Cómo preparar una mermelada casera

  1. Empezamos esta receta preparando el ingrediente principal. La cantidad debe ser exacta, siempre para hacer una mermelada se usa el doble de fruta que de azúcar. Este ingrediente es el encargado de conseguir que se conserve durante más tiempo, la caramelización de un alimento ya de por si dulce es el que crea este resultado.
  2. Lavamos los melocotones y los cortamos en trocitos. Podemos usar la variedad de melocotón que más nos guste.

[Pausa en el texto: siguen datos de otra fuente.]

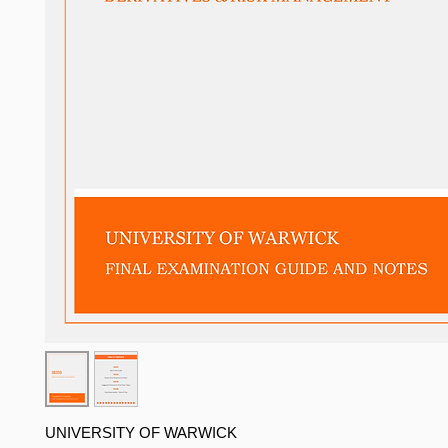
UNIVERSITY OF WARWICK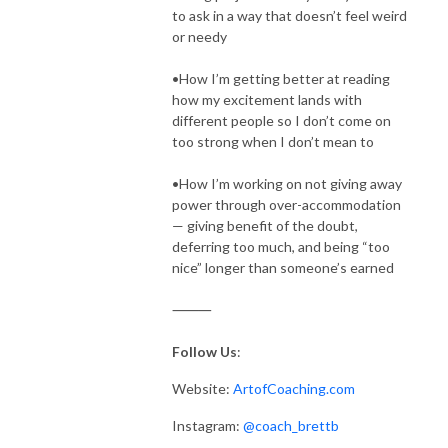
to ask in a way that doesn’t feel weird
or needy
•How I’m getting better at reading
how my excitement lands with
different people so I don’t come on
too strong when I don’t mean to
•How I’m working on not giving away
power through over-accommodation
— giving benefit of the doubt,
deferring too much, and being “too
nice” longer than someone’s earned
⸻
Follow Us
:
Website:
ArtofCoaching.com
Instagram:
@coach_brettb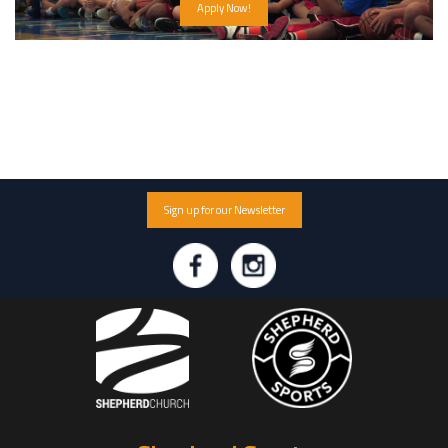
Apply Now!
Sign up for our Newsletter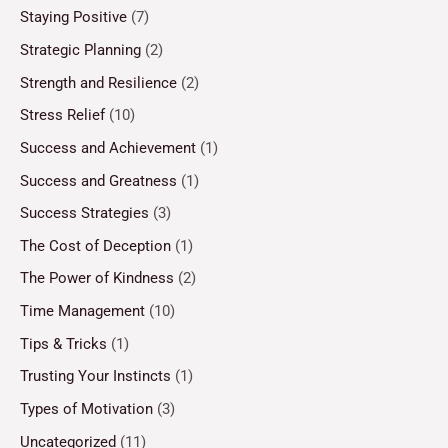
Staying Positive
(7)
Strategic Planning
(2)
Strength and Resilience
(2)
Stress Relief
(10)
Success and Achievement
(1)
Success and Greatness
(1)
Success Strategies
(3)
The Cost of Deception
(1)
The Power of Kindness
(2)
Time Management
(10)
Tips & Tricks
(1)
Trusting Your Instincts
(1)
Types of Motivation
(3)
Uncategorized
(11)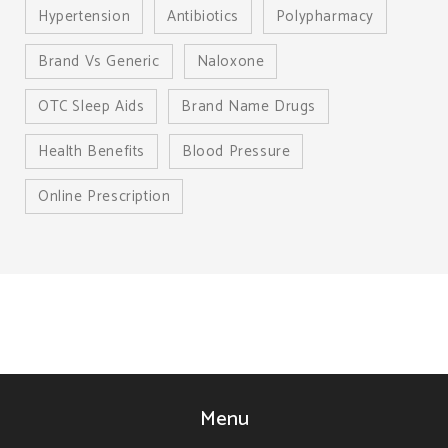
Hypertension
Antibiotics
Polypharmacy
Brand Vs Generic
Naloxone
OTC Sleep Aids
Brand Name Drugs
Health Benefits
Blood Pressure
Online Prescription
Menu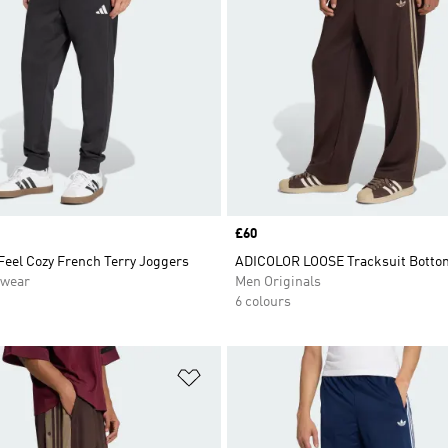
Price
£60
Feel Cozy French Terry Joggers
ADICOLOR LOOSE Tracksuit Botto
swear
Men Originals
6 colours
t
Add to Wishlist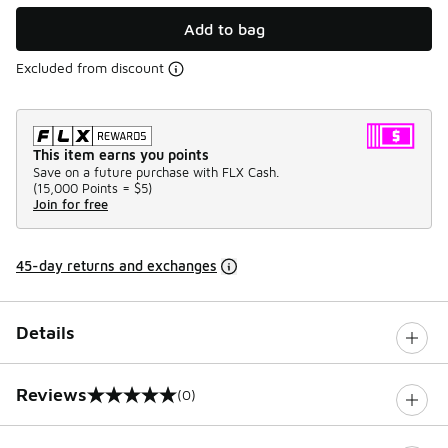
Add to bag
Excluded from discount
This item earns you points
Save on a future purchase with FLX Cash.
(
15,000 Points =
$5
)
Join for free
45-day returns and exchanges
Details
Reviews
(0)
0 out of 5 rating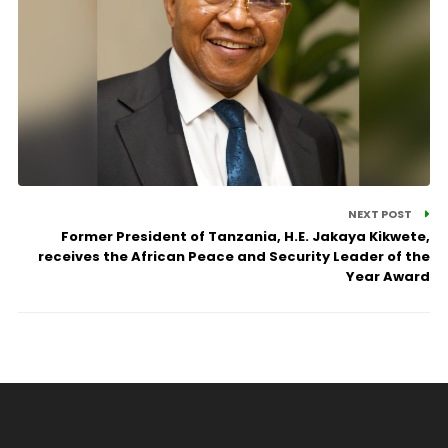
NEXT POST
Former President of Tanzania, H.E. Jakaya Kikwete,
receives the African Peace and Security Leader of the
Year Award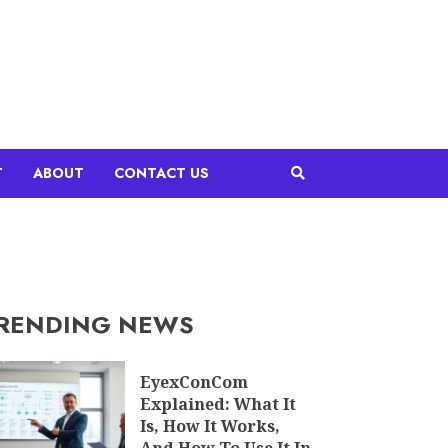
T
ABOUT
CONTACT US
RENDING NEWS
EyexConCom
Explained: What It
Is, How It Works,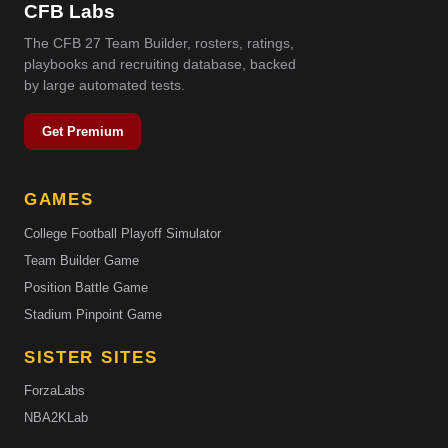
CFB Labs
The CFB 27 Team Builder, rosters, ratings,
playbooks and recruiting database, backed
by large automated tests.
Get Premium
GAMES
College Football Playoff Simulator
Team Builder Game
Position Battle Game
Stadium Pinpoint Game
SISTER SITES
ForzaLabs
NBA2KLab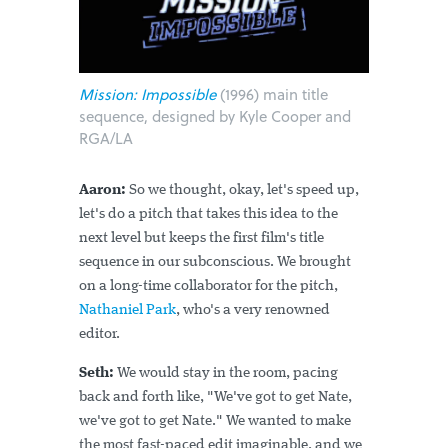
Mission: Impossible
(1996) main title
sequence, designed by Kyle Cooper and
RGA/LA
Aaron:
So we thought, okay, let's speed up,
let's do a pitch that takes this idea to the
next level but keeps the first film's title
sequence in our subconscious. We brought
on a long-time collaborator for the pitch,
Nathaniel Park
, who's a very renowned
editor.
Seth:
We would stay in the room, pacing
back and forth like, "We've got to get Nate,
we've got to get Nate." We wanted to make
the most fast-paced edit imaginable, and we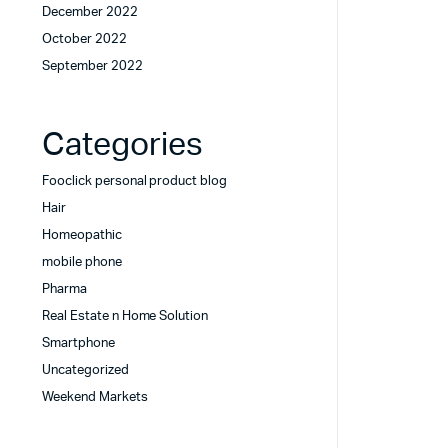
December 2022
October 2022
September 2022
Categories
Fooclick personal product blog
Hair
Homeopathic
mobile phone
Pharma
Real Estate n Home Solution
Smartphone
Uncategorized
Weekend Markets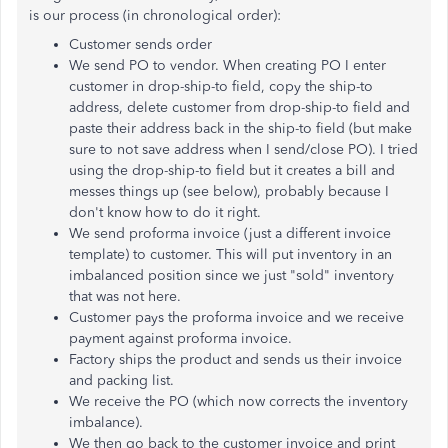
is our process (in chronological order):
Customer sends order
We send PO to vendor. When creating PO I enter
customer in drop-ship-to field, copy the ship-to
address, delete customer from drop-ship-to field and
paste their address back in the ship-to field (but make
sure to not save address when I send/close PO). I tried
using the drop-ship-to field but it creates a bill and
messes things up (see below), probably because I
don't know how to do it right.
We send proforma invoice (just a different invoice
template) to customer. This will put inventory in an
imbalanced position since we just "sold" inventory
that was not here.
Customer pays the proforma invoice and we receive
payment against proforma invoice.
Factory ships the product and sends us their invoice
and packing list.
We receive the PO (which now corrects the inventory
imbalance).
We then go back to the customer invoice and print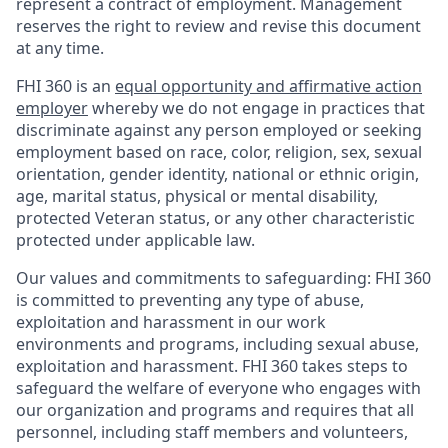
represent a contract of employment. Management
reserves the right to review and revise this document
at any time.
FHI 360 is an
equal opportunity and affirmative action
employer
whereby we do not engage in practices that
discriminate against any person employed or seeking
employment based on race, color, religion, sex, sexual
orientation, gender identity, national or ethnic origin,
age, marital status, physical or mental disability,
protected Veteran status, or any other characteristic
protected under applicable law.
Our values and commitments to safeguarding:
FHI 360
is committed to preventing any type of abuse,
exploitation and harassment in our work
environments and programs, including sexual abuse,
exploitation and harassment. FHI 360 takes steps to
safeguard the welfare of everyone who engages with
our organization and programs and requires that all
personnel, including staff members and volunteers,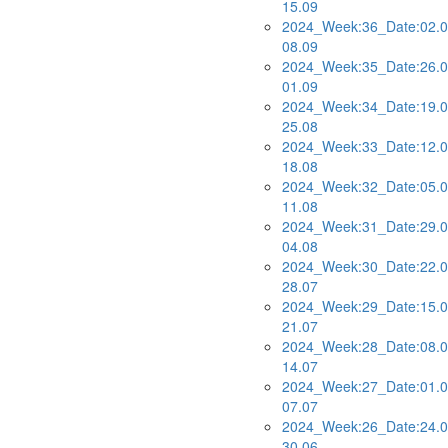
15.09
2024_Week:36_Date:02.0
08.09
2024_Week:35_Date:26.0
01.09
2024_Week:34_Date:19.0
25.08
2024_Week:33_Date:12.0
18.08
2024_Week:32_Date:05.0
11.08
2024_Week:31_Date:29.0
04.08
2024_Week:30_Date:22.0
28.07
2024_Week:29_Date:15.0
21.07
2024_Week:28_Date:08.0
14.07
2024_Week:27_Date:01.0
07.07
2024_Week:26_Date:24.0
30.06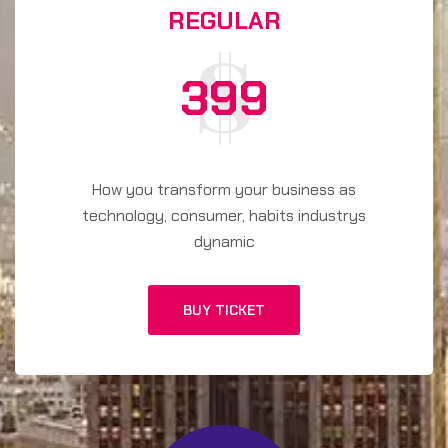
REGULAR
399
How you transform your business as
technology, consumer, habits industrys
dynamic
BUY TICKET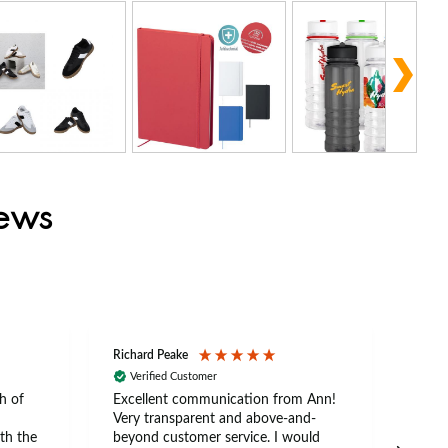
iews
Richard Peake
Nerea
Verified Customer
Ve
h of
Excellent communication from Ann!
Ann p
Very transparent and above-and-
and 
th the
beyond customer service. I would
arriv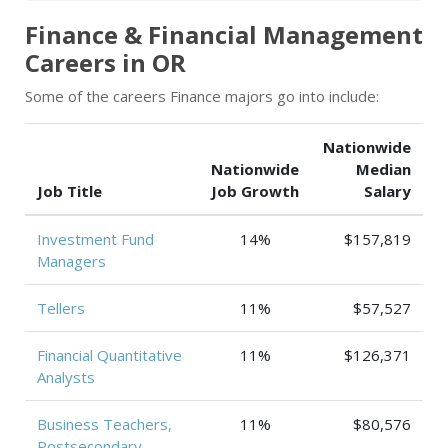
Finance & Financial Management
Careers in OR
Some of the careers Finance majors go into include:
Nationwide
Nationwide
Median
Job Title
Job Growth
Salary
Investment Fund
14%
$157,819
Managers
Tellers
11%
$57,527
Financial Quantitative
11%
$126,371
Analysts
Business Teachers,
11%
$80,576
Postsecondary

  3. Colocamos la fruta en una olla y le añadiremos los siguientes ingredientes. Con el limón vamos a hacer un zumo. Exprimimos la mitad hasta que tengamos listo un zumo que se mezclará a la perfección con el melocotón.
  4. Añadimos también el azúcar. Colocamos en el fuego y llevamos hasta el punto de ebullición. Cuando empiece a hervir bajaremos un poco el fuego y dejaremos que se cocine unos 25 minutos. Vamos removiendo de vez en cuando con una cuchara de madera.
  5. Cuando esté la fruta cocida y se haya producido una cierta caramelización, retiramos del fuego. Para que quede una mermelada mucho más elegante vamos a pasarla por el vaso de la batidora. Le daremos una textura mucho más suave y agradable, aunque también podemos dejar unos trocitos si nos gusta encontrarlos,
  6. Comprobamos el punto de textura, colocamos un poco sobre un plato y vemos si se mantiene firme o no. Si todavía está demasiado suave, podemos ponerla en el fuego unos minutos más hasta que tenga la consistencia adecuada.
  7. Dejamos enfriar durante unos minutos y colocamos en los tarros de cristal para envasar al vacío. Podemos tener lista una despensa llena de sabores especiales utilizando las frutas de temporada. Los desayunos no volverán a ser como eran.